### LISTED ENTRIES
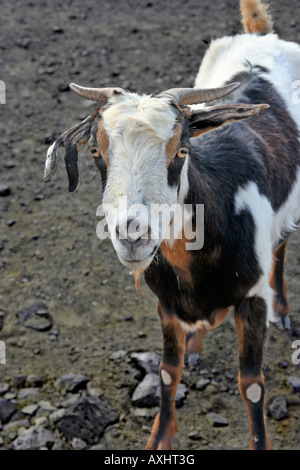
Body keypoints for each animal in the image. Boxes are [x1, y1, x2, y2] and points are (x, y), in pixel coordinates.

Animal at [44, 0, 300, 448]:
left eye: (182, 150)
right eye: (95, 150)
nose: (133, 234)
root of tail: (260, 34)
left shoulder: (252, 299)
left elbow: (252, 384)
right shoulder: (165, 303)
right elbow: (166, 372)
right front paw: (159, 438)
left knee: (282, 244)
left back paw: (284, 311)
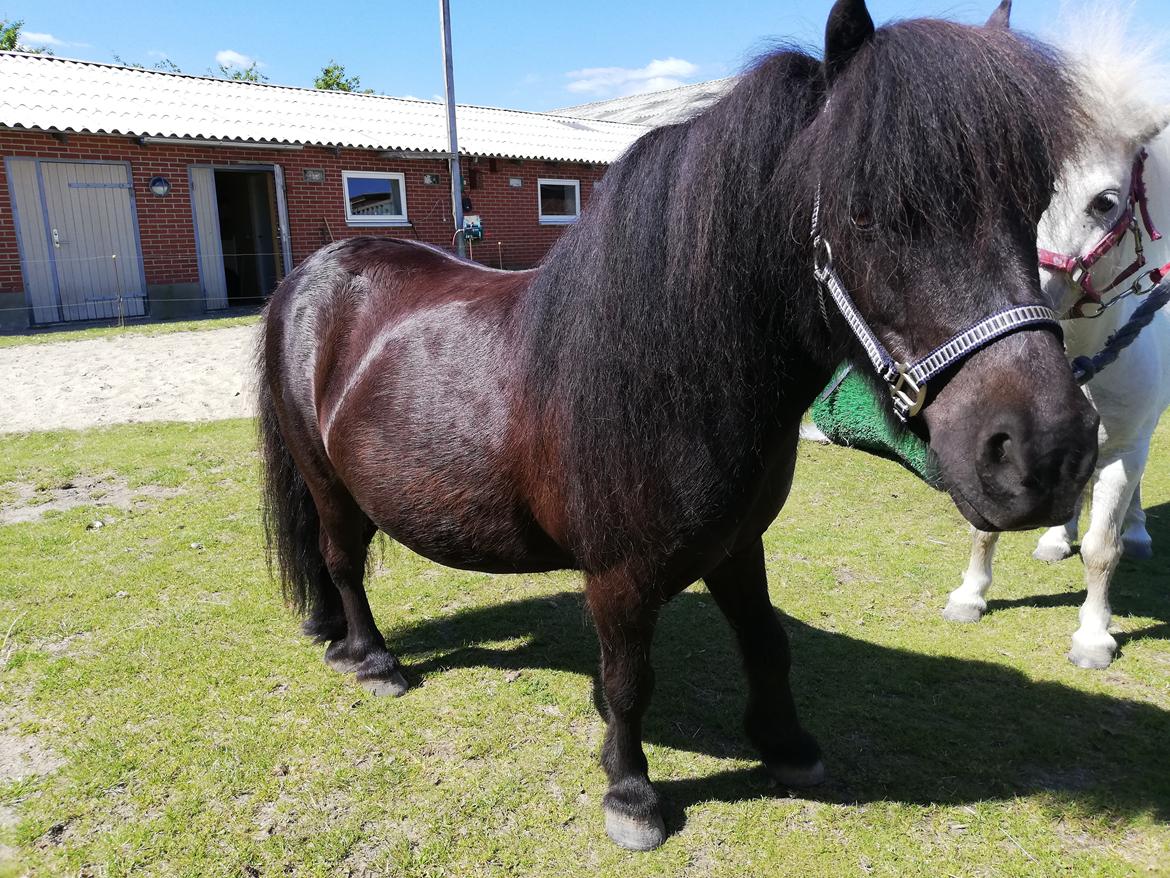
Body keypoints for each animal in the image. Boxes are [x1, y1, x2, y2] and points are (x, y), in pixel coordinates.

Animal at [256, 0, 1095, 852]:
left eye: (1031, 209)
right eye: (867, 212)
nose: (1047, 453)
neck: (672, 378)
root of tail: (313, 275)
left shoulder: (737, 544)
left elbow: (766, 642)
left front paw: (787, 747)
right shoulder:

### EXERCISE
The copy you produce must repeat all the entries exactly and contain no pictures.

### WORKED SOLUTION
Body keypoints for each animal in the image. Boxes are [x1, y1, x2, y2] and points are (x, y), in pixel coordinates.

Animal at [44, 0, 300, 448]:
left eye: (182, 150)
right eye: (95, 150)
nose: (133, 234)
root of tail: (260, 34)
left shoulder: (252, 299)
left elbow: (252, 384)
right shoulder: (165, 303)
right elbow: (166, 372)
right front paw: (159, 438)
left knee: (282, 244)
left back paw: (284, 311)
Body keypoints for each animal in the image. Boxes are [x1, y1, x2, y2] and points are (x, y), in pixel coordinates.

Animal at [256, 0, 1095, 852]:
left eye: (1031, 209)
right eye: (867, 212)
nose: (1047, 453)
neck: (672, 378)
root of tail: (313, 275)
left shoulder: (737, 544)
left elbow: (766, 642)
left front paw: (787, 747)
right shoulder:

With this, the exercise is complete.